TRY IT -> The required output is every record, reproduced exactly.
»»
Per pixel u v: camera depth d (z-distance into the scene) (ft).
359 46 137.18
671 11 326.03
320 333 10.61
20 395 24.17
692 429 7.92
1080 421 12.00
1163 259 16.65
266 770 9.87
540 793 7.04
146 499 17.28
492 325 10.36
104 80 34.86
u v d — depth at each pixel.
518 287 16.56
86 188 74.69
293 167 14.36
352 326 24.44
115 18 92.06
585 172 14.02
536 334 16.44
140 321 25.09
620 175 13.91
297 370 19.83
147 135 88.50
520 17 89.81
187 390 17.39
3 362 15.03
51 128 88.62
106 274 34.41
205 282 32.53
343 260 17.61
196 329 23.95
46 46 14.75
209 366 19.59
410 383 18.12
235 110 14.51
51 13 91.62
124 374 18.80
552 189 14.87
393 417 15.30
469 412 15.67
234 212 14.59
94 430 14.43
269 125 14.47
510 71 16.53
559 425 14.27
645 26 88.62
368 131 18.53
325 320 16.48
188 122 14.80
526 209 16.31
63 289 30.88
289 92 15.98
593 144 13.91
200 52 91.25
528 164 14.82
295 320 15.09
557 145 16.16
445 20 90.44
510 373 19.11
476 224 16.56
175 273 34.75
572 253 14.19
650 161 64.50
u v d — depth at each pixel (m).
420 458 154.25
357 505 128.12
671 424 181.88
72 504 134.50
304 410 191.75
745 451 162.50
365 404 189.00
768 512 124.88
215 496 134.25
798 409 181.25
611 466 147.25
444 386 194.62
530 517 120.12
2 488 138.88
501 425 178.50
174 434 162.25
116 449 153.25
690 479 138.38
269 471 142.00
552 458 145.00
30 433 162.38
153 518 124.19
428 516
««
ANSWER SECTION ->
Per pixel u v: camera depth d (z-distance into the scene) (ft).
359 46 137.18
671 11 326.03
320 333 10.61
20 395 24.17
692 429 7.92
1080 421 12.00
1163 259 16.65
266 770 9.87
540 793 7.04
146 499 17.28
492 325 10.36
104 80 34.86
u v d — depth at each pixel.
518 287 16.56
86 188 74.69
293 167 14.36
352 326 24.44
115 18 92.06
585 172 14.02
536 334 16.44
140 321 25.09
620 175 13.91
297 370 19.83
147 135 88.50
520 17 89.81
187 390 17.39
3 362 15.03
51 128 88.62
106 274 34.41
205 282 32.53
343 260 17.61
196 329 23.95
46 46 14.75
209 366 19.59
410 383 18.12
235 110 14.51
51 13 91.62
124 374 18.80
552 189 14.87
393 417 15.30
469 412 15.67
234 212 14.59
94 430 14.43
269 125 14.47
510 71 16.53
559 425 14.27
645 26 88.62
368 131 18.53
325 320 16.48
188 122 14.80
526 209 16.31
63 289 30.88
289 92 15.98
593 144 13.91
200 52 91.25
528 164 14.82
295 320 15.09
557 145 16.16
445 20 90.44
510 373 19.11
476 224 16.56
175 273 34.75
572 253 14.19
650 161 64.50
u v d — depth at each pixel (m).
420 458 154.25
357 505 128.12
671 424 181.88
72 504 134.50
304 410 191.75
745 451 162.50
365 404 189.00
768 512 124.88
215 496 134.25
798 409 181.25
611 466 147.25
444 386 194.62
530 517 120.12
2 488 138.88
501 425 178.50
174 434 162.25
116 449 153.25
690 479 138.38
269 471 142.00
552 458 145.00
30 433 162.38
153 518 124.19
428 516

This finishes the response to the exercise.